The opportunity to see how others illustrate their process of learning and discovery, whether that’s through drawing a visualization of how we perceive our working selves (in Mize et. al’s session) or processing the lived testimony of activists (in Yam et. al’s session), we gain a lot from making space for people to articulate their learning narratives and to see what trends, patterns, and ideas we can extrapolate from there. Lived, breathing experiences are why we do the work of education, and the more precisely we can articulate what’s actually happening – before we jump to analysis and action – the better.

To me, the take-away from attending both of these workshops was simple: invite sharing where and how it makes sense, though don’t coerce sharing either. Offer people multiple options for sharing their stories too and let that range guide how people can find avenues into participation.

  • Intertwine research, teaching, activism, and design; combining these goals makes all educators’ efforts stronger.

At conferences, it can be easy for conversations to become myopically focused on research conversations, on the construction of the cocktail party of ideas. But this year, I felt an energy to see the efforts of research channeled more directly to fuel teaching, activism, and learning design. As someone whose primary job is not research, I was grateful to see language that suggested the work of teaching, activism, and design necessarily informs the work of research (and vice versa). We cannot do effective teaching, activism, and design, in other words, without grounding and engagement in empirical, research-based conversations.

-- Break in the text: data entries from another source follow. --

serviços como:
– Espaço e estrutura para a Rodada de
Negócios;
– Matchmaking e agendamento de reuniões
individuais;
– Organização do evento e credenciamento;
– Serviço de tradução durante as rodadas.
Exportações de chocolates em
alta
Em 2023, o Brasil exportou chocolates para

This should not come as a surprise to any readers here, nor should it be a radical sentiment, but I find that within my own institution, I’m constantly fighting to make the case for conducting research in my own time to study and understand what we’re experiencing in our institutions.

Especially in the case that I work in, assessing the impacts of educational technology on reading and writing instruction, I think now more than ever, I aspire to partner with and conduct research to ensure that the choices we make around enterprise software and multimedia construction tools are not exploitative of our students’ needs and interests.